Sussex Poor Law Unions
An Act of Parliament in the year 1834 took the responsibility of administering to the poor from the local parish church to the doorstep of civil government. The government grouped each civil parish into a union of parishes. There were nearly 600 such unions throughout England, each one comprising close to 20 or more parishes, and were specifically setup to meet the demands of the poor among their local populations, with a workhouse on the premises. The responsbility was transferred from local parishes to a Board of Guardians in each union. These groupings or unions were known as poor-law unions.
The Poor Law Unions
Sussex had the following poor law unions within its boundaries:
- Arundel was a Gilbert Union see Arundel Poor Law Union, Sussex
- Battle Poor Law Union, Sussex
- Brighton Poor Law Union, Sussex
- Chailey Poor Law Union, Sussex
- Chichester Poor Law Union, Sussex
- Cuckfield Poor Law Union, Sussex
- Eastbourne Poor Law Union, Sussex
- West Firle Poor Law Union, Sussex
- East Grinstead Poor Law Union, Sussex
- Hailsham Poor Law Union, Sussex
- Hastings Poor Law Union, Sussex
- Horsham Poor Law Union, Sussex
- Lewes Poor Law Union, Sussex
- Midhurst Poor Law Union, Sussex
- Newhaven Poor Law Union, Sussex
- Petworth Poor Law Union, Sussex
- East Preston included Arundel from 1869 East Preston Poor Law Union, Sussex
- Rye Poor Law Union, Sussex
- Steyning Poor Law Union, Sussex
- Sutton (East Preston) Poor Law Union, Sussex
- Thakeham Poor Law Union, Sussex
- Ticehurst Poor Law Union, Sussex
- Uckfield Poor Law Union, Sussex
- Westbourne Poor Law Union, Sussex
- Westhampnett Poor Law Union, Sussex
For more information on the history of the workhouse, see Peter Higginbotham's web site: The Workhouse — its buildings, inmates, staff and administrators. The site houses a comprehensive list of links to records.

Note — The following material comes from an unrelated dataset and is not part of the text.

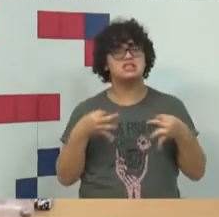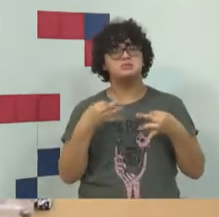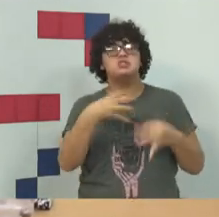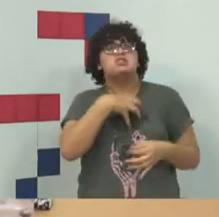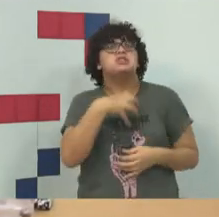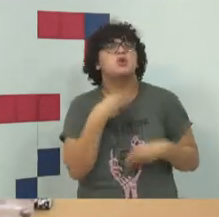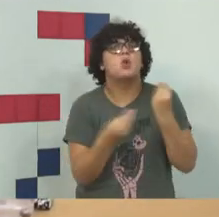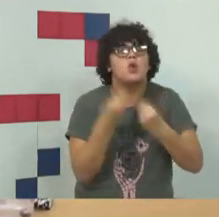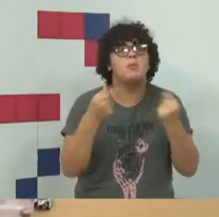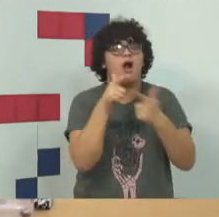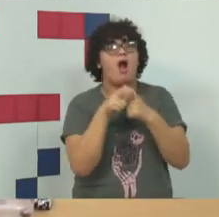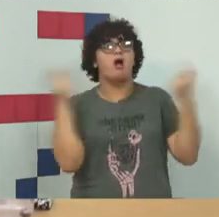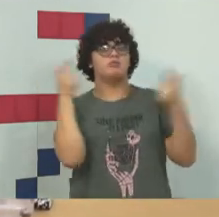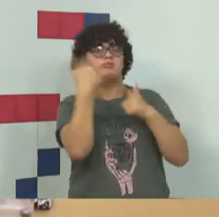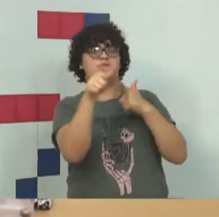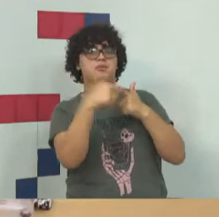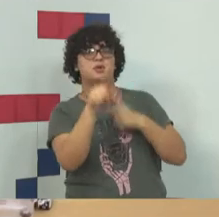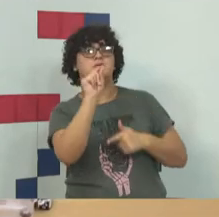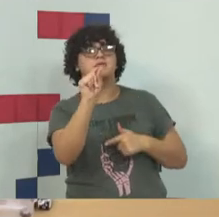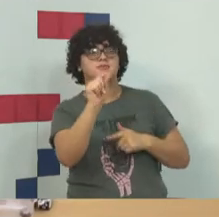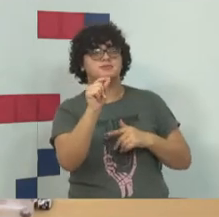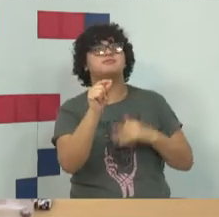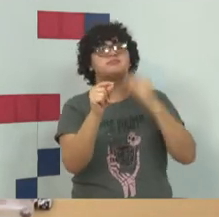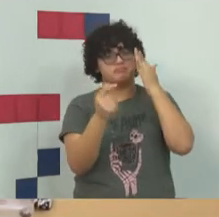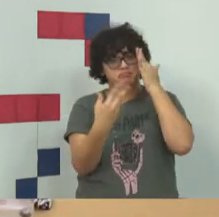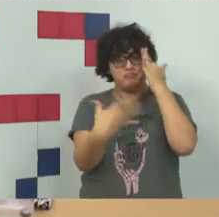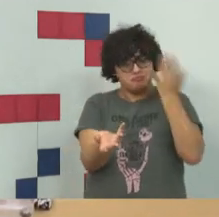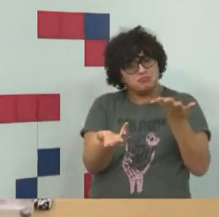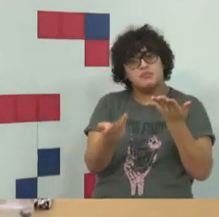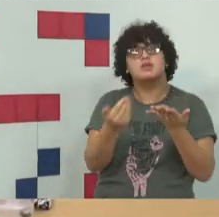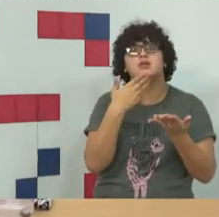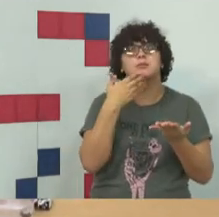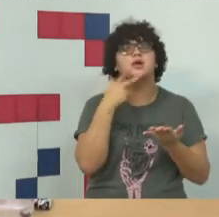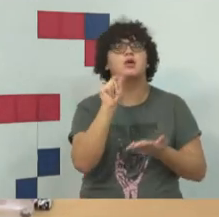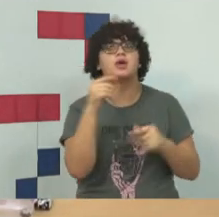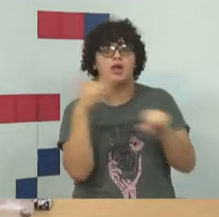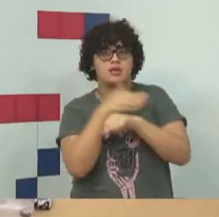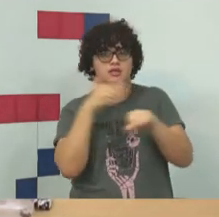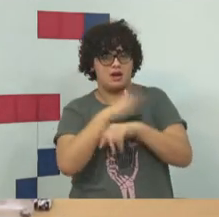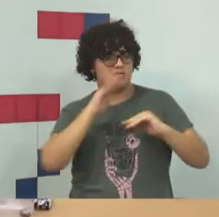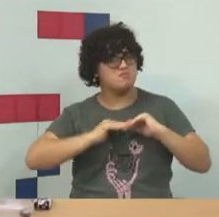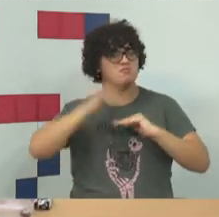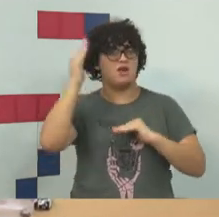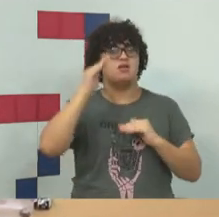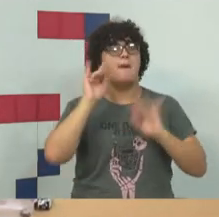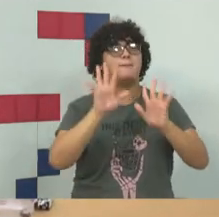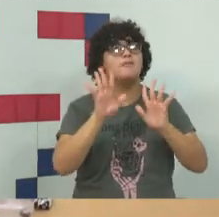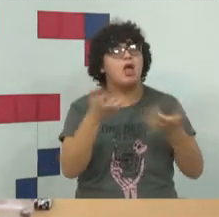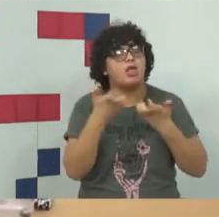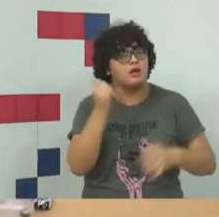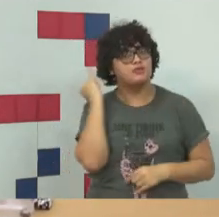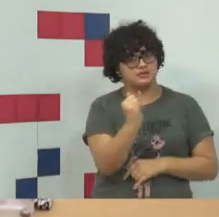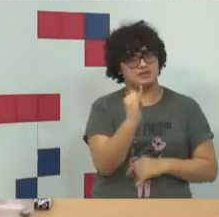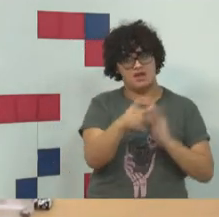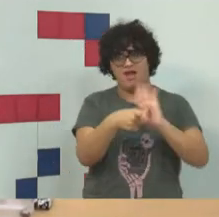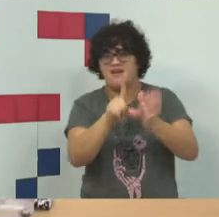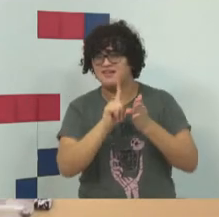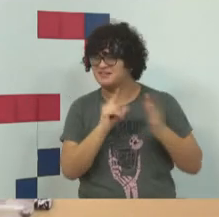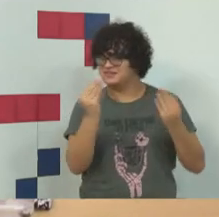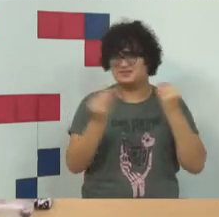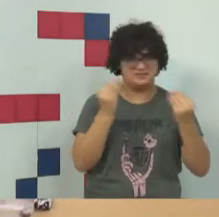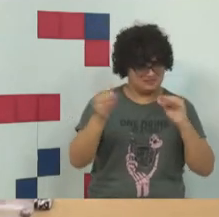chama o grande problema do momento, que é fake news. Então, a gente vai entrar mais em fake news, mas eu já quero dizer para vocês nessa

Records from the poor law unions, which were created from this time forward include the following:
- Creed Registers
- Rate books
- Workhouse Lists of Inmates
- Register of Apprentices
- Register of Births
- Register of Deaths
- Vestry Rate Books
- Admission and Discharge Registers
- Board of Guardians' Records
The National Archives (England)
The National Archives holds the correspondence between each poor law union and the central authorities: letters, memos, reports and accounts bound from the loose correspondence. These document individual paupers, cases of neglect and cruelty, and workhouse staff as well as source material to study indoor and outdoor poor relief, education, building work, local politics and labour history, such as trade unions, Chartism and friendly societies. The material is very strong on public health and contains accounts of both physical and mental health matters.
This project includes the Rye Poor Law Union, East Sussex and Kent, 1834- 1843
Records at The Family History Library
To determine records availability for each poor law union, search the Family History Library Catalog under the name of the county (Sussex), and then under the name of the poor law union, i.e. Newhaven, then under the term[s] "poor law" or "poorhouses".
Online Transcriptions Relating to Poor Law Records
The Sussex Record Society has transcripts for West Sussex Poor Law Unions at Database of Poor Law records for West Sussex.
GENUKI 1861 Project
GENUKI England has sampled 10% of the 1861 Census returns from Poor Law Union workhouses in England and Wales. They have published transcripts as Paupers in Workhouses 1861.